━━ MATERIAL SHOWN

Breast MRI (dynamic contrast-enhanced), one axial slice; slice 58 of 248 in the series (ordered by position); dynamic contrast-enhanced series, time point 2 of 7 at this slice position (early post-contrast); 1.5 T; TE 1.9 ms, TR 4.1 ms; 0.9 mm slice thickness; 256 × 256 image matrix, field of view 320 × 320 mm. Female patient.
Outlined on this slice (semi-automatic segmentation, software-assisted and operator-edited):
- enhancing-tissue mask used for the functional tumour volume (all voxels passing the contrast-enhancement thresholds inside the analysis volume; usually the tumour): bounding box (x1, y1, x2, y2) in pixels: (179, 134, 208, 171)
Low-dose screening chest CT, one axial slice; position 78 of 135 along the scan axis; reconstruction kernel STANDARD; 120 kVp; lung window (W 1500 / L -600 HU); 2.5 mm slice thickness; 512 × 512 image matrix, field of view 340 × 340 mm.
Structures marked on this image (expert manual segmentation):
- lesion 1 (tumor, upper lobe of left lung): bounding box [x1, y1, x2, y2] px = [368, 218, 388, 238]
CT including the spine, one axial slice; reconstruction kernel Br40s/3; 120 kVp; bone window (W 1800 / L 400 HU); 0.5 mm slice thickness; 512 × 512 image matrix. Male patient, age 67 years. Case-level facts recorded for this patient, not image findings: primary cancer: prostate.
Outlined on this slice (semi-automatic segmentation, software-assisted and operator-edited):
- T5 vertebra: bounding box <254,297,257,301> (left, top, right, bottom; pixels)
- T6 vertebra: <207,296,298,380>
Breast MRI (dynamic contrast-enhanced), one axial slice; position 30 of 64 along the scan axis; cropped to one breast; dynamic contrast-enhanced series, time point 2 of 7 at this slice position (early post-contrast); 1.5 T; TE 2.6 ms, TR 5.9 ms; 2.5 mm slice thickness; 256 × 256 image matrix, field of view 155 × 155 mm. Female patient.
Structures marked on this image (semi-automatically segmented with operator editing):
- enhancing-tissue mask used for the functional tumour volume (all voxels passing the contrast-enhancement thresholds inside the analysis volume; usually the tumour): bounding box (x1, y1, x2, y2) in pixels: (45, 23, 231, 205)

━━━━

### PROBLEM DESCRIPTION
Every line from the one containing "Structures marked on this image (expert" through the end of the material above should be retyped exactly; please include nothing else.

### THE ANSWER
Structures marked on this image (expert manual segmentation):
- lesion 1 (tumor, upper lobe of left lung): bounding box [x1, y1, x2, y2] px = [368, 218, 388, 238]
CT including the spine, one axial slice; reconstruction kernel Br40s/3; 120 kVp; bone window (W 1800 / L 400 HU); 0.5 mm slice thickness; 512 × 512 image matrix. Male patient, age 67 years. Case-level facts recorded for this patient, not image findings: primary cancer: prostate.
Outlined on this slice (semi-automatic segmentation, software-assisted and operator-edited):
- T5 vertebra: bounding box <254,297,257,301> (left, top, right, bottom; pixels)
- T6 vertebra: <207,296,298,380>
Breast MRI (dynamic contrast-enhanced), one axial slice; position 30 of 64 along the scan axis; cropped to one breast; dynamic contrast-enhanced series, time point 2 of 7 at this slice position (early post-contrast); 1.5 T; TE 2.6 ms, TR 5.9 ms; 2.5 mm slice thickness; 256 × 256 image matrix, field of view 155 × 155 mm. Female patient.
Structures marked on this image (semi-automatically segmented with operator editing):
- enhancing-tissue mask used for the functional tumour volume (all voxels passing the contrast-enhancement thresholds inside the analysis volume; usually the tumour): bounding box (x1, y1, x2, y2) in pixels: (45, 23, 231, 205)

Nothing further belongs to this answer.